Bangladesh and Myanmar on Tuesday formed a joint working group to start repatriation of Rohingyas, the Myanmar nationals who fled persecution in their homeland and have taken refuge in Bangladesh.

The 30-strong joint working group - 15 from each side - was formed in a meeting between the foreign secretaries of the two countries at the state guest house, Padma, in Dhaka, said media, quoting foreign minister AH Mahmood Ali.

He said the next step of repatriation process will “start soon” and expressed satisfaction over the progress.

The two sides signed the terms of reference (TOR) that will allow the working group to undertake all necessary measures to start safe and voluntary return, resettlement and reintegration process of displaced Myanmar residents as envisaged in the “Arrangement on return of displaced persons from Rakhine state.”

Foreign secretary M Shahidul Haque will lead the Bangladesh side in the group.

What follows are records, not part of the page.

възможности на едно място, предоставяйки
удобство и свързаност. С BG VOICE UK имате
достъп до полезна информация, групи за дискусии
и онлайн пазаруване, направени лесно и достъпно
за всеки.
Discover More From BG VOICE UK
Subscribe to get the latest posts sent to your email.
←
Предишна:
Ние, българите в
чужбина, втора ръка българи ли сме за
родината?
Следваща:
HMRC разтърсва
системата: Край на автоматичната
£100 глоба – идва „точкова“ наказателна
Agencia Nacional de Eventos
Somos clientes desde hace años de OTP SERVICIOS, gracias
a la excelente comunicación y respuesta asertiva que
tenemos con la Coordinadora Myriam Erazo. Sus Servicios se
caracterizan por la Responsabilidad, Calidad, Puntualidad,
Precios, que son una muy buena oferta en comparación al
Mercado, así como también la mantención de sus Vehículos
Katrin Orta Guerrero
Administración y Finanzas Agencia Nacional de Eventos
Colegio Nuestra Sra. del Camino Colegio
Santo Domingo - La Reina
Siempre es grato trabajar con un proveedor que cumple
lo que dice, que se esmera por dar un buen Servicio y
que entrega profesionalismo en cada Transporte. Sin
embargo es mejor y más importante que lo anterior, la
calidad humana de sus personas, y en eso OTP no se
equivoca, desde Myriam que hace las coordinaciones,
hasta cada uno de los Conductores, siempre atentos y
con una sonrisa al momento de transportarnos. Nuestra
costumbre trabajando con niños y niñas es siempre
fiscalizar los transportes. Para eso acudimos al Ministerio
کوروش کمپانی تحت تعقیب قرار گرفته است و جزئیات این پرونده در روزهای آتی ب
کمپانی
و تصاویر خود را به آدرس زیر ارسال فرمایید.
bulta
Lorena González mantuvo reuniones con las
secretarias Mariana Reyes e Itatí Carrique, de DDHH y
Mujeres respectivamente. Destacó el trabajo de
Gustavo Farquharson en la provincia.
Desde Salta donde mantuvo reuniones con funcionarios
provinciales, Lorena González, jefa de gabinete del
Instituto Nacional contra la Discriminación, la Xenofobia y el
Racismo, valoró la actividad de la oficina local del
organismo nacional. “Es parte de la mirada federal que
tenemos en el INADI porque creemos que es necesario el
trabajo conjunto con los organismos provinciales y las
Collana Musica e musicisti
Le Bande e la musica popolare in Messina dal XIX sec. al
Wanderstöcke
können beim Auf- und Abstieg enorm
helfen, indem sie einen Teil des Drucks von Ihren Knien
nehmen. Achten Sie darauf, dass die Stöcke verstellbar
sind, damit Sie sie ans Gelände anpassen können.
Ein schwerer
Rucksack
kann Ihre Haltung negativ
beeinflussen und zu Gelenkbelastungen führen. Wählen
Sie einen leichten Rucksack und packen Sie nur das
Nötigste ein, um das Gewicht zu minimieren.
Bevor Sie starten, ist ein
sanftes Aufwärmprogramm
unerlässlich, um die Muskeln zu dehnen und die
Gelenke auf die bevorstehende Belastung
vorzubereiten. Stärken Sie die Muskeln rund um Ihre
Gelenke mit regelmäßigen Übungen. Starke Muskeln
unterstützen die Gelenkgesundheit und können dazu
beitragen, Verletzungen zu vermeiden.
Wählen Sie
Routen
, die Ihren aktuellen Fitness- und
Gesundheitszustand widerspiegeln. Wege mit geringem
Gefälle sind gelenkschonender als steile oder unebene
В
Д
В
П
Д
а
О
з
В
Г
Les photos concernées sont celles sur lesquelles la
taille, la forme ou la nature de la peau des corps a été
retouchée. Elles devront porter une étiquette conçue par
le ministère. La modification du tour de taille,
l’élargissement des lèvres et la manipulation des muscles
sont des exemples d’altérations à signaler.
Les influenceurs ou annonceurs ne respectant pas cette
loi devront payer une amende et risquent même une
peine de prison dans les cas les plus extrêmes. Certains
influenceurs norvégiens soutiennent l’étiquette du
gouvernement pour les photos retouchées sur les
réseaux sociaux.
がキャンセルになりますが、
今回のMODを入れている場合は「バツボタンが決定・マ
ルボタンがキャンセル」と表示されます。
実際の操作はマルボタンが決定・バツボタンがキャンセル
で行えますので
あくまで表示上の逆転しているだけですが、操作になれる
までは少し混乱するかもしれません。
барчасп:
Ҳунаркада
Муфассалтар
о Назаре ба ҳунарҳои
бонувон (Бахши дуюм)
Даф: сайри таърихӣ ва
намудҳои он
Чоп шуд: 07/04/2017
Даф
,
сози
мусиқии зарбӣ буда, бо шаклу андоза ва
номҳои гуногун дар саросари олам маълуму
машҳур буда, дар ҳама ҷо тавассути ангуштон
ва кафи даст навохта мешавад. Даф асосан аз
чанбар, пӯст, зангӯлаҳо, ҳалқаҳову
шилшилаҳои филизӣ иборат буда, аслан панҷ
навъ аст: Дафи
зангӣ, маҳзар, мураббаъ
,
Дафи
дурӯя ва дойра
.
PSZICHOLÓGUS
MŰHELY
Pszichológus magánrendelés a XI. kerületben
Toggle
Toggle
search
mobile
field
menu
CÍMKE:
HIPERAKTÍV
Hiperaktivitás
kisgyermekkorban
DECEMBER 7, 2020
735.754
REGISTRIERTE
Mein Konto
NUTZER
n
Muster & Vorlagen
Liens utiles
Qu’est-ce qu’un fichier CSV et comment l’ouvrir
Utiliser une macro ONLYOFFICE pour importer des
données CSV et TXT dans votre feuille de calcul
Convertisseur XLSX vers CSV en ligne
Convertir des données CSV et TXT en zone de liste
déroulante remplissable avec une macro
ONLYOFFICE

A delegation, led by Myanmar`s permanent secretary Myint Thu arrived in Dhaka on Monday evening to attend the meeting.

Following a negotiation held on Tuesday, foreign secretary Md Shahidul Haque and his counterpart permanent secretary of the ministry of foreign affairs of Myanmar Myint Thu signed the TOR on behalf of the respective governments.

A nine member Myanmar delegation led by its permanent secretary discussed with Bangladesh delegation and finalised the TOR.

Representatives from relevant ministries and agencies of both countries participated in the meeting.

Earlier, a bilateral document on return of Rohingyas was signed by foreign minister Mahmood Ali and union minister Kyaw Tint Swe at the state counsellor’s office on 23 November in Nay Pyi Taw.

According to the TOR, the JWG will develop physical arrangement for return, which would include mechanism of verification, time schedule, transport and logistics arrangements, reception procedures, communication etc. to commence the repatriation process within the stipulated time frame mentioned in the “Arrangement”.

The JWG will assess the process and report to the respective governments quarterly. The JWG shall involve assistance of the UNHCR and other mandated UN agencies and interested international partners in various stages of repatriation.

The JWG will ensure commencement of repatriation within two months of the signing of the “Arrangement”.

A delegation, led by Myanmar’s Permanent Secretary Myint Thu arrived here on Monday evening to attend the meeting.

The meeting started at 8:45 am at State guesthouse Meghna and ended at around 12:10 pm. Representatives from relevant ministries, including Home and Disaster Management, attended the meeting.

The joint working group was supposed to be in place within three weeks of signing the ‘Arrangement’ on return of Rohingyas.

Experts, however, said the process to repatriate Rohingyas living in Bangladesh is destined to face ‘serious challenges’ as these displaced Muslims are unwilling to return to their home immediately in absence of any future safeguard for them.

A number of Rohingyas who arrived in Bangladesh since 25 August claimed that they are living comfortably in Bangladesh without any fear and willing to stay here.

The United Nations has laid emphasis on the safe repatriation of Rohingyas from Bangladesh to their homeland without any force.

“People should go back, people or refugees should go back to their homes when they feel it’s safe and nobody should be forced to move,” said Stephane Dujarric, spokesperson for the UN secretary-general.

“I’m not surprised that most of the Rohingya refugees are unwilling to return immediately; presumably the relative security they enjoy in Bangladesh is one factor in their decision while the absence of any future safeguard against persecution is another,” Prof Ali Riaz, an international analyst, told UNB.

He said the inflow of Rohingyas has not completely stopped, which is also an indication that the situation in Myanmar has not changed significantly.

“The issues at the heart of the present crisis, such as the question of citizenship and equal treatment, have not been discussed, let alone resolved,” added professor Riaz of the politics and government department of Illinois State University, USA.

An estimated 655,000 Rohingya have crossed into Bangladesh fleeing violence in Myanmar’s Rakhine State since 25 August, raising the total Rohingya population in Cox’s Bazar to 867,000, said the UN migration agency on Sunday.

It said the new arrivals are living in spontaneous settlements increasing the need for humanitarian assistance, including shelter, food, clean water, and sanitation.